§ ESERCIZI PROPOSTI
1) Riscrivi il brano sui contratti pubblici, da "L’ambito della contrattualistica" fino a "a breve illustreremo.", mettendo "condotte illecite" al posto di "comportamenti corruttivi".
2) Fornisci il seguito del brano sui contratti pubblici, a partire dall'ultima frase riportata.

Con l’introduzione del Codice dell’Amministrazione Digitale, questi sono alcuni dei diritti acquisiti dal cittadino:

  • diritto alla identità digitale;
  • diritto al domicilio digitale;
  • diritto alla alfabetizzazione informatica;
  • diritto alla tutela dei dati digitali personali;
  • diritto alla accessibilità e usabilità dei propri dati digitali;
  • diritto alla trasparenza amministrativa digitale.

Contratti pubblici e corruzione

L’ambito della contrattualistica pubblica è quello in cui maggiormente si assiste alla messa in pratica di comportamenti corruttivi. Per meglio comprendere questo argomento, partiamo dalla definizione di contratti pubblici.

Con questa espressione si fa riferimento a tutti quei contratti che la Pubblica Amministrazione stipula per il perseguimento dei propri fini e scopi. A disciplinare il contratto è il nostro Codice Civile e in particolare l’articolo 1321 che a breve illustreremo.

§ DATI ESTRATTI
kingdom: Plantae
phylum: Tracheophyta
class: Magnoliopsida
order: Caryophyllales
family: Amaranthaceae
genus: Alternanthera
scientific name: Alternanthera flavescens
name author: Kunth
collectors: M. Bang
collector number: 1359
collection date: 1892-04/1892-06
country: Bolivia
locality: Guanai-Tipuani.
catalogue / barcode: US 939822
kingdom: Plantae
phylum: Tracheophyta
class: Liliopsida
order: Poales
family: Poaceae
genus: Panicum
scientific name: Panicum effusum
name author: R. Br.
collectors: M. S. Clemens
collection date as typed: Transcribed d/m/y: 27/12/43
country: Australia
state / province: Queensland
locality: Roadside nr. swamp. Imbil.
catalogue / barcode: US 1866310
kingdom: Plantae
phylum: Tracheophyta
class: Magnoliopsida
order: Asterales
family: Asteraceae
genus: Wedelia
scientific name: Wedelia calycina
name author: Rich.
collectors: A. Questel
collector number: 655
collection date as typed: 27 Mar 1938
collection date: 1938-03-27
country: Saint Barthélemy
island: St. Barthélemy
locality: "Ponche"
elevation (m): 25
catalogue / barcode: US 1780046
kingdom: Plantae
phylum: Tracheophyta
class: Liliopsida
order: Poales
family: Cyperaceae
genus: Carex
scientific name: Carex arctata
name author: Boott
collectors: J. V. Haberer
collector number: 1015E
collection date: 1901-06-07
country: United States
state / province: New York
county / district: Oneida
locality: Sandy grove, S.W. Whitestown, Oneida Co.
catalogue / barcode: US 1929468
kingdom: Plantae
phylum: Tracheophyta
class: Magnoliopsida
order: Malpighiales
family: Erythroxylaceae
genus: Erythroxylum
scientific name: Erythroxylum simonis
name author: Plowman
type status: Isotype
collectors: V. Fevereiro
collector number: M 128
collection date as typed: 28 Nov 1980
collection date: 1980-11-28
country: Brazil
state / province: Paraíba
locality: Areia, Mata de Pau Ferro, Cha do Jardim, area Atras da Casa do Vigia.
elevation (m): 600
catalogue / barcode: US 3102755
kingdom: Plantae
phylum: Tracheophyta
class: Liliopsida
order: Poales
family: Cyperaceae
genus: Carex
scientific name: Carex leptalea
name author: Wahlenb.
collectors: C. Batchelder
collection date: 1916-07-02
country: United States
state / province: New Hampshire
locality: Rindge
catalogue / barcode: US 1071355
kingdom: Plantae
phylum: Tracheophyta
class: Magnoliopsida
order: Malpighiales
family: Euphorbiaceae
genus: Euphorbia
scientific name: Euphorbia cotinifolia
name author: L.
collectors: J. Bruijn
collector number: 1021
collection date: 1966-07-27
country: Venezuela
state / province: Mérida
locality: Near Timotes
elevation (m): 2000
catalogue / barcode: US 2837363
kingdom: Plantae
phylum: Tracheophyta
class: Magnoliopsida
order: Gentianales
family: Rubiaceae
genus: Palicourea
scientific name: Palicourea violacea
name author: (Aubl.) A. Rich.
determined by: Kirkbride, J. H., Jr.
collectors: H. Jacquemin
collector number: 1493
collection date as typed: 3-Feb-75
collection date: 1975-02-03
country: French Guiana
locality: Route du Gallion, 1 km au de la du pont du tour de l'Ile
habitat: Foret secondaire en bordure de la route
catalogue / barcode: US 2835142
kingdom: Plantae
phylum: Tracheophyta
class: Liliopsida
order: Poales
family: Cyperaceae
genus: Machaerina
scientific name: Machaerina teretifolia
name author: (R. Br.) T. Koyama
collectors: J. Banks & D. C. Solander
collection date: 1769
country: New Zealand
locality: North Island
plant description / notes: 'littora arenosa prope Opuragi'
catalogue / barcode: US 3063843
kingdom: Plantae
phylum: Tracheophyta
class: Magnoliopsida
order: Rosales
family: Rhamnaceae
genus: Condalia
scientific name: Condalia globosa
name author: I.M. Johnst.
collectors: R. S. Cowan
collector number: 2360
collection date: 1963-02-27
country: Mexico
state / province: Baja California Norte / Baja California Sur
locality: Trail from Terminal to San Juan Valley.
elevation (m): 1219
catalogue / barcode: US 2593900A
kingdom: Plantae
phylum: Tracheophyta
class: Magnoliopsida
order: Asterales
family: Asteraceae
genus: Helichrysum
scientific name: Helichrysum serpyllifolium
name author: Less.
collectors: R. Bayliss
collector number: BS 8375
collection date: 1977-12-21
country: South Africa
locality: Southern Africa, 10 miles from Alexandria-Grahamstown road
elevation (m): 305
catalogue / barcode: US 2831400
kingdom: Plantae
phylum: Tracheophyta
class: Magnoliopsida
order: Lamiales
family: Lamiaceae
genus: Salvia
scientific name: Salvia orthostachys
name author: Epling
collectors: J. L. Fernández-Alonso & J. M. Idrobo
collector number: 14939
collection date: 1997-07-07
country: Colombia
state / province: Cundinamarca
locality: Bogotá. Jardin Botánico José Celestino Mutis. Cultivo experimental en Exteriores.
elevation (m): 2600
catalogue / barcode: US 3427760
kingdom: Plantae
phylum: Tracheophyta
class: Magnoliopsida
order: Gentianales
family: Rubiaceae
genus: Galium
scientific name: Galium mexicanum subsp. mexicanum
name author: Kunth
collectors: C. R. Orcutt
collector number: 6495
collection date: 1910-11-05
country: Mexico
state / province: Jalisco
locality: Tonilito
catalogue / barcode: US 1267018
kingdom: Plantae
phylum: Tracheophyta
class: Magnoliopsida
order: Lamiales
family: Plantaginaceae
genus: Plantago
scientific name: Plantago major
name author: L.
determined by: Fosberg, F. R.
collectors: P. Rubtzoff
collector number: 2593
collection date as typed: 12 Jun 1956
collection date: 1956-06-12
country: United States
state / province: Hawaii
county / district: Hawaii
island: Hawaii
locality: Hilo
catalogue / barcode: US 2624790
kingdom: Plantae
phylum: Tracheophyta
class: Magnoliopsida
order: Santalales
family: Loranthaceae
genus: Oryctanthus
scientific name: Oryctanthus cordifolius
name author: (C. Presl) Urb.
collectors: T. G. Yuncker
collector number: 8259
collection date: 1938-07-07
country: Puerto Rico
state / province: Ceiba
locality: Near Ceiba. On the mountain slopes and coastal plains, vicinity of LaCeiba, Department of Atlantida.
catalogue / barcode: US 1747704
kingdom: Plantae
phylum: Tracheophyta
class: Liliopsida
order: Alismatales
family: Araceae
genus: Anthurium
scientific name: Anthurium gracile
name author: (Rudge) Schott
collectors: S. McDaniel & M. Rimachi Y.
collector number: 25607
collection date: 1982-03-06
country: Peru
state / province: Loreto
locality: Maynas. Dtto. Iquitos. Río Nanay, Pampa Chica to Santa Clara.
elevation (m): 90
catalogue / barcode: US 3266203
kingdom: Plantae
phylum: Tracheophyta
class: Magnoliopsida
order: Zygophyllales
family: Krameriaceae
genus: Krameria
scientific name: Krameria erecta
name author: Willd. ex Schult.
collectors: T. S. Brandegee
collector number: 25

§ ESERCIZI RISOLTI
1)
L’ambito della contrattualistica pubblica è quello in cui maggiormente si assiste alla messa in pratica di condotte illecite. Per meglio comprendere questo argomento, partiamo dalla definizione di contratti pubblici.

Con questa espressione si fa riferimento a tutti quei contratti che la Pubblica Amministrazione stipula per il perseguimento dei propri fini e scopi. A disciplinare il contratto è il nostro Codice Civile e in particolare l’articolo 1321 che a breve illustreremo.

2)
Rispetto all’ambito della contrattualistica privata, in quella che vede la PA come parte contraente e quindi della contrattazione pubblica, l’obiettivo è perseguire non fini di natura personale ma interessi collettivi. Anche in merito al corrispettivo c’è una differenza sostanziale rispetto all’ambito contrattualistico privato: in quello pubblico, si utilizzano i soldi pubblici e quindi della comunità.

Da questa breve analisi appare chiaro che anche la pubblica amministrazione può stipulare contratti per il perseguimento dei propri fini che sono però non personali ma nell’interesse della collettività.

Articolo 1321 Codice Civile

Il contratto è l’accordo di due o più parti per costituire, regolare o estinguere tra loro un rapporto giuridico patrimoniale.

Articolo 1322 Codice Civile

1. Le parti possono liberamente determinare il contenuto del contratto nei limiti imposti dalla legge e dalle norme corporative.
2. Le parti possono anche concludere contratti che non appartengano ai tipi aventi una disciplina particolare, purché siano diretti a realizzare interessi meritevoli di tutela secondo l’ordinamento giuridico.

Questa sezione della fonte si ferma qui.